Prima tersenyum lebar. Maxi benar. Tapi bukan karena ia tak suka tumis sawi seperti Maxi, melainkan karena masakan Arlena memang tak pernah seenak masakan Muntik ataupun Olivia.
“Ya, sudah, pesan dua,” putus Prima.
Mereka kemudian duduk berhadapan di depan sebuah meja di bawah rerimbunan pohon. Ada berbagai macam gerobak makanan berderet rapi di tepi jalan itu. Lengkap, tinggal sebut. Soto ayam, soto mi, nasi uduk, nasi pecel, lontong sayur, bubur ayam, ketoprak, gorengan, dan masih banyak lagi lainnya. Dan kali ini Maxi memesan dua porsi lengkap bubur ayam ala Bangka.
Sambil menunggu pesanan diracik, Maxi memberanikan diri menanyakan hal yang selama beberapa hari ini masih terasa cukup mengganggunya. Ditatapnya Prima.
“Pa, boleh aku tanya?” suara Maxi terdengar rendah dan mengambang.
“Ya?” Prima balik menatap Maxi.
“Mm... Navita itu siapa?”
Prima tertegun sejenak. Tapi tatapan Maxi yang jatuh tepat di manik mata membuatnya tersadar. Ia mengerjapkan mata.
“Salah satu staf Papa di kantor.”
“Papa ada hubungan apa sama dia?”
“Nggak ada, Max,” Prima mengerutkan keningnya. “Hubungan kerja biasa.”
Ada sorot tak percaya berlompatan keluar dari mata Maxi. Dengan jelas Prima bisa menangkap arti tatapan Maxi.
“Sebenarnya ada apa, sampai kamu bertanya dengan nada kayak gini?”
“Beberapa malam lalu...,” Maxi menghentikan ucapannya sejenak ketika pesanan bubur ayam mereka terhidang. “Terima kasih,” gumamnya. Ia kemudian kembali menatap Prima. “Beberapa malam lalu, Papa mengigau. Waktu Papa tidur di kamarku. Dan... Papa menyebutkan nama itu. Navita.”

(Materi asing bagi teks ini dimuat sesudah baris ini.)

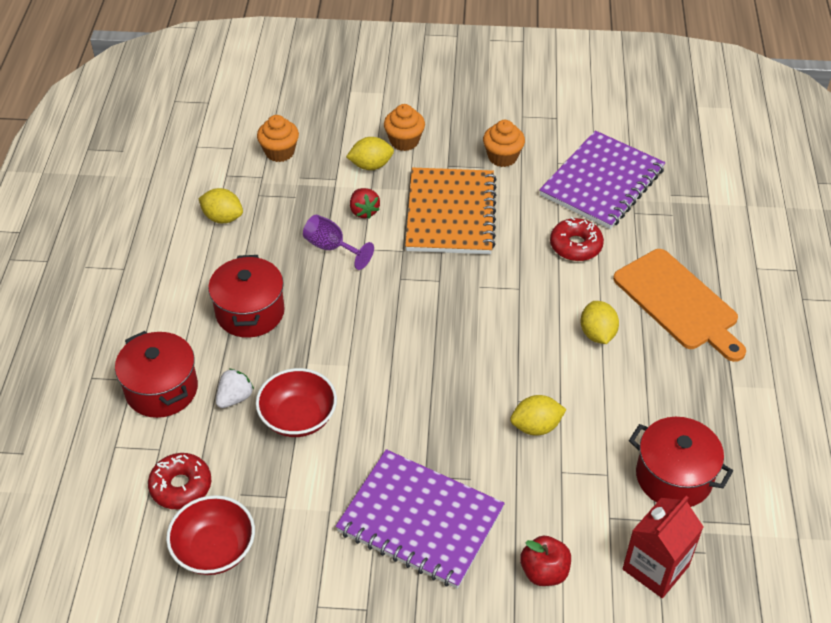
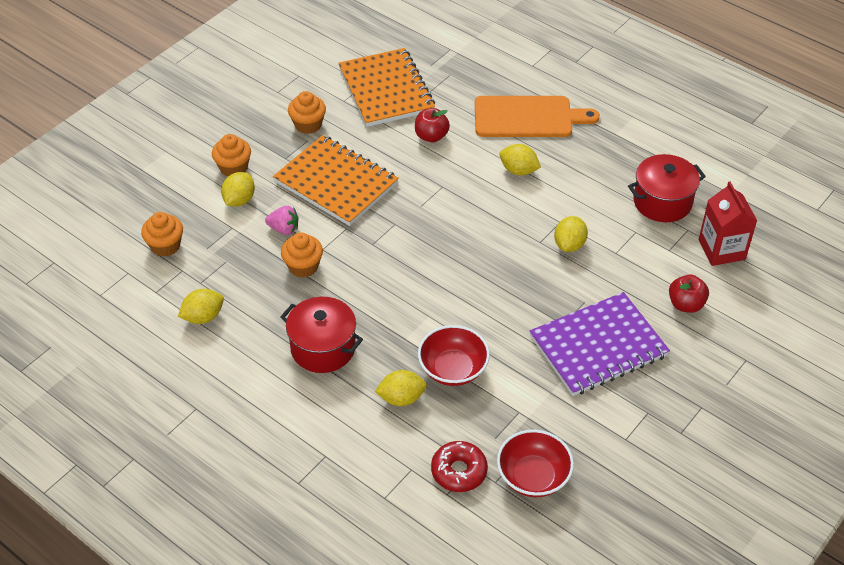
camera: 55 degrees left, 0 degrees up
red pot [115,331,198,418] -> none
white strawberry [216,369,254,408] -> yellow lemon [375,370,427,406]
purple goblet [303,215,374,270] -> orange cupcake [281,232,323,278]
red strawberry [350,188,380,219] -> pink strawberry [265,206,299,235]
purple notebook [539,131,665,229] -> orange notebook [338,48,435,127]
red donut [550,217,604,261] -> red apple [415,108,450,142]

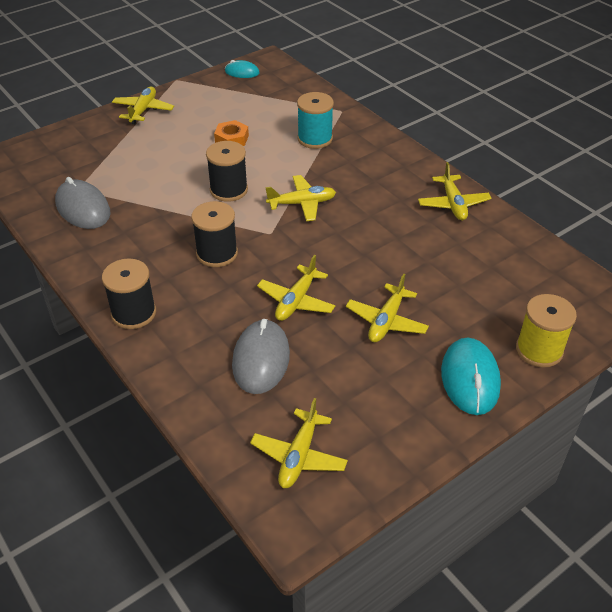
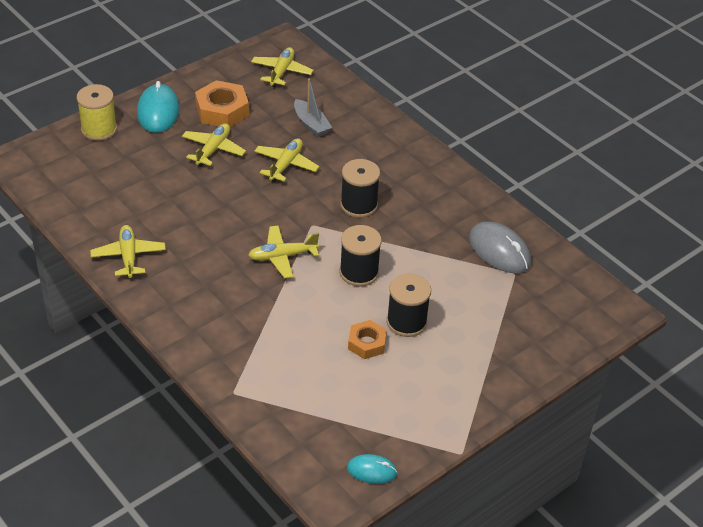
camera: 175 degrees right, 0 degrees up
black spool [102,258,156,329] -> black spool moved to [386,273,431,337]
yellow plane [112,87,174,124] -> none
grey mouse [232,319,290,394] -> grey boat [294,78,332,137]
turquoise spool [297,92,334,149] -> none
none -> orange nut [195,80,249,127]

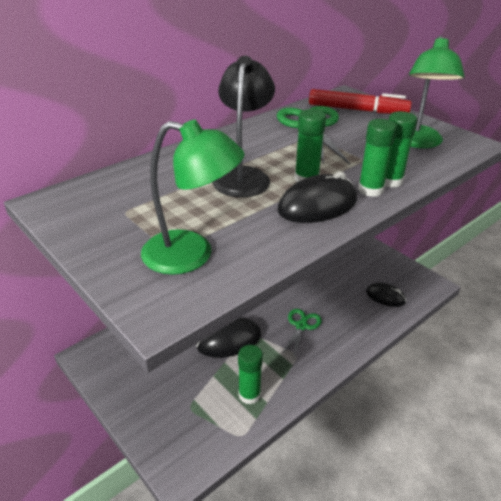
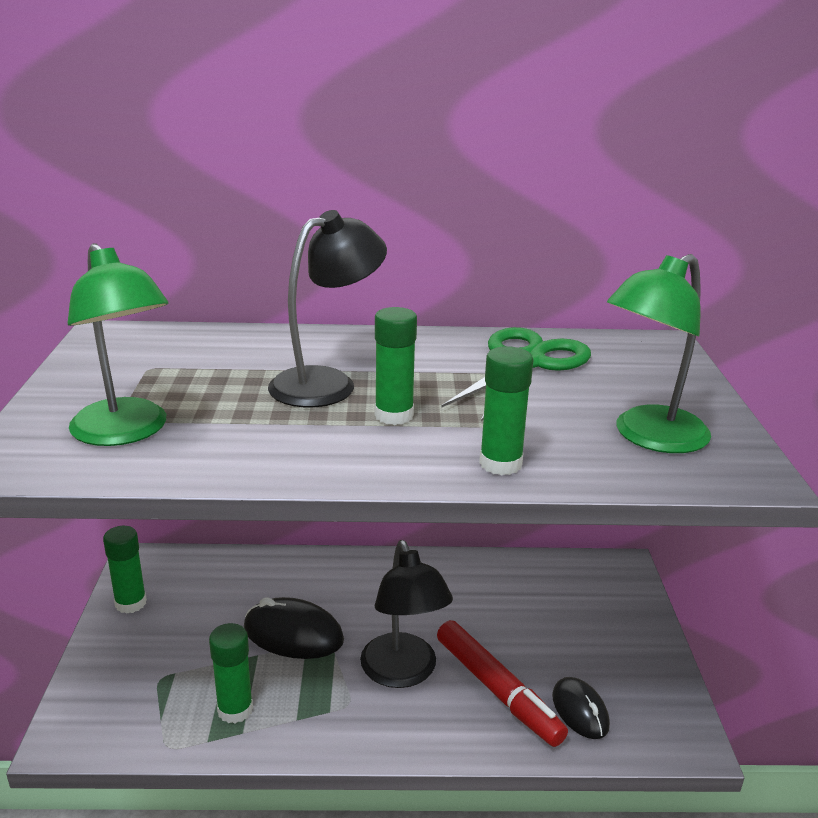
camera: 40 degrees right, 10 degrees down
black mouse [277,172,357,223] -> none
green scissors [281,309,322,358] -> black lamp [360,540,453,688]
red marker [309,89,412,114] -> red marker moved to [437,620,568,747]
green glue stick [358,119,397,197] -> green glue stick moved to [103,526,147,614]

Seketika Prima tertegun karenanya.
* * *
Luken menatap sekeliling ruang rapat dengan puas. Ruang yang biasanya sepi tanpa banyak pernik itu kini terlihat meriah dengan hiasan balon dan kertas krep warna-warni. Pada sisi dinding yang berhadapan langsung dengan pintu, sudah terpasang sebuah spanduk.
Pada akhirnya ia memutuskan untuk tetap mengadakan pesta kejutan untuk Sandra. Tidak hanya sekadar tumpengan sederhana. Baginya, Sandra adalah bagian tak terpisahkan dari kesuksesan usaha yang sudah dimulai sejak jaman pamannya memimpin di sini.
Diam-diam dihelanya napas panjang. Ia tahu betul kenapa James belum juga menikah hingga detik ini. Karena pamannya itu mencintai Sandra. Hanya saja Sandra lebih memilih seorang laki-laki bernama Riza Hakim yang berprofesi sebagai dosen daripada seorang James Sudianto, dan tetap teguh dengan pilihan itu. Dan selanjutnya yang terbentuk antara Sandra dan James hanyalah hubungan profesional yang membuat Luken sangat mengagumi dan menghormati keduanya.
“Gimana, Pak? Apa lagi yang perlu ditambah?” celetuk Caesar.
Luken menoleh sekilas dan kembali mengamati seisi ruangan. “Hm... Kayaknya sudah cukup, Mas. Tinggal tunggu makanan selesai ditata saja.”
Caesar manggut-manggut.
Para lelaki di kantor itu sudah selesai menghias ruang rapat untuk merayakan pesta ulang tahun ke-47 Sandra. Para perempuan masih sibuk menata semua makanan yang baru saja diantar. Semua kesibukan itu luput dari pandangan Sandra yang memang sengaja ‘ditahan’ Luken di lantai atas. Harus menunggu telepon dari Wildan yang sebetulnya hanya akal-akalan Luken saja.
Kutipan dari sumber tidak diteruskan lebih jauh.